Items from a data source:
▼▼▼
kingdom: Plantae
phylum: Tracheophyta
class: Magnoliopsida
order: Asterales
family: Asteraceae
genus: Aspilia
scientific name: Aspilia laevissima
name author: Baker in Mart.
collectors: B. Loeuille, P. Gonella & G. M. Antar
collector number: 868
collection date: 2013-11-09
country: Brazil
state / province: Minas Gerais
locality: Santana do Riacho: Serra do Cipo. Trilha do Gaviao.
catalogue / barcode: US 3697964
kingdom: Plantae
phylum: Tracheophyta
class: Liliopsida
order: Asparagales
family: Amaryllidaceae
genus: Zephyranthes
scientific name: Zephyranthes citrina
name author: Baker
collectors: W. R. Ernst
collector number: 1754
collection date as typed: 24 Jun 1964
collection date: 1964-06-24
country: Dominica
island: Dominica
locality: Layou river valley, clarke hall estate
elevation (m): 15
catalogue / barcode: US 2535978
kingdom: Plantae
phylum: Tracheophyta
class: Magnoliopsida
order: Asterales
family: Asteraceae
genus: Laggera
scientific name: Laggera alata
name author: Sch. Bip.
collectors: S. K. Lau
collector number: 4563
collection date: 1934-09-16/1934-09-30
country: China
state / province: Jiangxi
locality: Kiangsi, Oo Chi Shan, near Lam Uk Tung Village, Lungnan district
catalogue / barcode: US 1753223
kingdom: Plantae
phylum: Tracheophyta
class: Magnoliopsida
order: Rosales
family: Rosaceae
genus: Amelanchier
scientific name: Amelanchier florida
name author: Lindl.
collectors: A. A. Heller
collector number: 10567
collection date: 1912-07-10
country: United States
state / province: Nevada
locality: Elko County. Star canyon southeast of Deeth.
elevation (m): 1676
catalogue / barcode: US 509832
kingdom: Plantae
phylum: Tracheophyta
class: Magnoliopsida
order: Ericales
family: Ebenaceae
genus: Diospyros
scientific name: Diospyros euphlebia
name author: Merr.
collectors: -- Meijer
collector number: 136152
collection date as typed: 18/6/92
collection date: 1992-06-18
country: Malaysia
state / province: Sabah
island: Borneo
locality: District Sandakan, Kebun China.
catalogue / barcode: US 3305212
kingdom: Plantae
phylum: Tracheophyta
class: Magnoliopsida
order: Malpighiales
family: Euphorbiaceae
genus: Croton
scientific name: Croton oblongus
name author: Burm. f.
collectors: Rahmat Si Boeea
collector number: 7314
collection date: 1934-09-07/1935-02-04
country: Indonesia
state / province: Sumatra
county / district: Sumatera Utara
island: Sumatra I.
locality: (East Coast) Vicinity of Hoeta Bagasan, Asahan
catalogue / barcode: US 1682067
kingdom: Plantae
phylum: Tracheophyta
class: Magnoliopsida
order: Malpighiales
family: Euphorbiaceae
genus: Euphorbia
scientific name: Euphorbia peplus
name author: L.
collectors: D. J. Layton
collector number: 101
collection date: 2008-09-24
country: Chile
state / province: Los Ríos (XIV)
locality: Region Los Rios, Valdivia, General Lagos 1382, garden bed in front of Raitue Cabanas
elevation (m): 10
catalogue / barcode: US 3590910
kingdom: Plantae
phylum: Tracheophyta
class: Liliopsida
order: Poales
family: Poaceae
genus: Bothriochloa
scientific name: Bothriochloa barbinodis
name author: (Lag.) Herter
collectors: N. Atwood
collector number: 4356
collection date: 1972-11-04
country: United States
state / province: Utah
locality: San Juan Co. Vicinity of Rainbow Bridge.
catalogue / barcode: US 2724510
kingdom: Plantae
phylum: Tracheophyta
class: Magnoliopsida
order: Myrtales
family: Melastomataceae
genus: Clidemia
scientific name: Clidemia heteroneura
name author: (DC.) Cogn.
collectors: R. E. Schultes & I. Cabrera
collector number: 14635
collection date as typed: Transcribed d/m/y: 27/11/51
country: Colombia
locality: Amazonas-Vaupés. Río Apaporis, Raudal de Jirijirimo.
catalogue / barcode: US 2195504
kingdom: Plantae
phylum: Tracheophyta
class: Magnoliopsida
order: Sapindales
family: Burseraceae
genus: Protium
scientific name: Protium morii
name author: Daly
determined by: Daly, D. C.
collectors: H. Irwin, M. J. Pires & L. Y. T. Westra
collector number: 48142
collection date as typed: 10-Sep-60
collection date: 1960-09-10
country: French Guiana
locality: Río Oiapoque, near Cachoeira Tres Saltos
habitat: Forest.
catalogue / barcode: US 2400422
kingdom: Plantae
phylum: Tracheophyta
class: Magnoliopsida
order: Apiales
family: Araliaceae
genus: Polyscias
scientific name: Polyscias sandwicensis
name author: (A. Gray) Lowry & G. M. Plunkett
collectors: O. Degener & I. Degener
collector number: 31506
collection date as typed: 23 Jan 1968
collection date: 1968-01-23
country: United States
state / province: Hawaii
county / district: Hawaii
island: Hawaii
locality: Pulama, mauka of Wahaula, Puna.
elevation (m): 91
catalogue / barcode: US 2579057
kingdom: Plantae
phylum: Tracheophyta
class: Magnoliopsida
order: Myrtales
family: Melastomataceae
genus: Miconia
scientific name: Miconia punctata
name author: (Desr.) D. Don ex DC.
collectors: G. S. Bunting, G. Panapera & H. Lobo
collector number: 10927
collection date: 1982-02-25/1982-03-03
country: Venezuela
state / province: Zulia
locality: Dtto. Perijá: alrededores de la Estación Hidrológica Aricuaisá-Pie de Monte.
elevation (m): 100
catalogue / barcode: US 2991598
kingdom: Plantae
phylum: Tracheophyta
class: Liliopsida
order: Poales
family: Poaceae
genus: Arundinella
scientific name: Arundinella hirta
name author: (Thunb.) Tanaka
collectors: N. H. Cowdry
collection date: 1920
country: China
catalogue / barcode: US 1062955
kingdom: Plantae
▲▲▲
> _Objective_: Rewrite all of the data above, changing every "collectors" to "collected by" and leaving everything else unchanged.

> _Answer in full_:
kingdom: Plantae
phylum: Tracheophyta
class: Magnoliopsida
order: Asterales
family: Asteraceae
genus: Aspilia
scientific name: Aspilia laevissima
name author: Baker in Mart.
collected by: B. Loeuille, P. Gonella & G. M. Antar
collector number: 868
collection date: 2013-11-09
country: Brazil
state / province: Minas Gerais
locality: Santana do Riacho: Serra do Cipo. Trilha do Gaviao.
catalogue / barcode: US 3697964
kingdom: Plantae
phylum: Tracheophyta
class: Liliopsida
order: Asparagales
family: Amaryllidaceae
genus: Zephyranthes
scientific name: Zephyranthes citrina
name author: Baker
collected by: W. R. Ernst
collector number: 1754
collection date as typed: 24 Jun 1964
collection date: 1964-06-24
country: Dominica
island: Dominica
locality: Layou river valley, clarke hall estate
elevation (m): 15
catalogue / barcode: US 2535978
kingdom: Plantae
phylum: Tracheophyta
class: Magnoliopsida
order: Asterales
family: Asteraceae
genus: Laggera
scientific name: Laggera alata
name author: Sch. Bip.
collected by: S. K. Lau
collector number: 4563
collection date: 1934-09-16/1934-09-30
country: China
state / province: Jiangxi
locality: Kiangsi, Oo Chi Shan, near Lam Uk Tung Village, Lungnan district
catalogue / barcode: US 1753223
kingdom: Plantae
phylum: Tracheophyta
class: Magnoliopsida
order: Rosales
family: Rosaceae
genus: Amelanchier
scientific name: Amelanchier florida
name author: Lindl.
collected by: A. A. Heller
collector number: 10567
collection date: 1912-07-10
country: United States
state / province: Nevada
locality: Elko County. Star canyon southeast of Deeth.
elevation (m): 1676
catalogue / barcode: US 509832
kingdom: Plantae
phylum: Tracheophyta
class: Magnoliopsida
order: Ericales
family: Ebenaceae
genus: Diospyros
scientific name: Diospyros euphlebia
name author: Merr.
collected by: -- Meijer
collector number: 136152
collection date as typed: 18/6/92
collection date: 1992-06-18
country: Malaysia
state / province: Sabah
island: Borneo
locality: District Sandakan, Kebun China.
catalogue / barcode: US 3305212
kingdom: Plantae
phylum: Tracheophyta
class: Magnoliopsida
order: Malpighiales
family: Euphorbiaceae
genus: Croton
scientific name: Croton oblongus
name author: Burm. f.
collected by: Rahmat Si Boeea
collector number: 7314
collection date: 1934-09-07/1935-02-04
country: Indonesia
state / province: Sumatra
county / district: Sumatera Utara
island: Sumatra I.
locality: (East Coast) Vicinity of Hoeta Bagasan, Asahan
catalogue / barcode: US 1682067
kingdom: Plantae
phylum: Tracheophyta
class: Magnoliopsida
order: Malpighiales
family: Euphorbiaceae
genus: Euphorbia
scientific name: Euphorbia peplus
name author: L.
collected by: D. J. Layton
collector number: 101
collection date: 2008-09-24
country: Chile
state / province: Los Ríos (XIV)
locality: Region Los Rios, Valdivia, General Lagos 1382, garden bed in front of Raitue Cabanas
elevation (m): 10
catalogue / barcode: US 3590910
kingdom: Plantae
phylum: Tracheophyta
class: Liliopsida
order: Poales
family: Poaceae
genus: Bothriochloa
scientific name: Bothriochloa barbinodis
name author: (Lag.) Herter
collected by: N. Atwood
collector number: 4356
collection date: 1972-11-04
country: United States
state / province: Utah
locality: San Juan Co. Vicinity of Rainbow Bridge.
catalogue / barcode: US 2724510
kingdom: Plantae
phylum: Tracheophyta
class: Magnoliopsida
order: Myrtales
family: Melastomataceae
genus: Clidemia
scientific name: Clidemia heteroneura
name author: (DC.) Cogn.
collected by: R. E. Schultes & I. Cabrera
collector number: 14635
collection date as typed: Transcribed d/m/y: 27/11/51
country: Colombia
locality: Amazonas-Vaupés. Río Apaporis, Raudal de Jirijirimo.
catalogue / barcode: US 2195504
kingdom: Plantae
phylum: Tracheophyta
class: Magnoliopsida
order: Sapindales
family: Burseraceae
genus: Protium
scientific name: Protium morii
name author: Daly
determined by: Daly, D. C.
collected by: H. Irwin, M. J. Pires & L. Y. T. Westra
collector number: 48142
collection date as typed: 10-Sep-60
collection date: 1960-09-10
country: French Guiana
locality: Río Oiapoque, near Cachoeira Tres Saltos
habitat: Forest.
catalogue / barcode: US 2400422
kingdom: Plantae
phylum: Tracheophyta
class: Magnoliopsida
order: Apiales
family: Araliaceae
genus: Polyscias
scientific name: Polyscias sandwicensis
name author: (A. Gray) Lowry & G. M. Plunkett
collected by: O. Degener & I. Degener
collector number: 31506
collection date as typed: 23 Jan 1968
collection date: 1968-01-23
country: United States
state / province: Hawaii
county / district: Hawaii
island: Hawaii
locality: Pulama, mauka of Wahaula, Puna.
elevation (m): 91
catalogue / barcode: US 2579057
kingdom: Plantae
phylum: Tracheophyta
class: Magnoliopsida
order: Myrtales
family: Melastomataceae
genus: Miconia
scientific name: Miconia punctata
name author: (Desr.) D. Don ex DC.
collected by: G. S. Bunting, G. Panapera & H. Lobo
collector number: 10927
collection date: 1982-02-25/1982-03-03
country: Venezuela
state / province: Zulia
locality: Dtto. Perijá: alrededores de la Estación Hidrológica Aricuaisá-Pie de Monte.
elevation (m): 100
catalogue / barcode: US 2991598
kingdom: Plantae
phylum: Tracheophyta
class: Liliopsida
order: Poales
family: Poaceae
genus: Arundinella
scientific name: Arundinella hirta
name author: (Thunb.) Tanaka
collected by: N. H. Cowdry
collection date: 1920
country: China
catalogue / barcode: US 1062955
kingdom: Plantae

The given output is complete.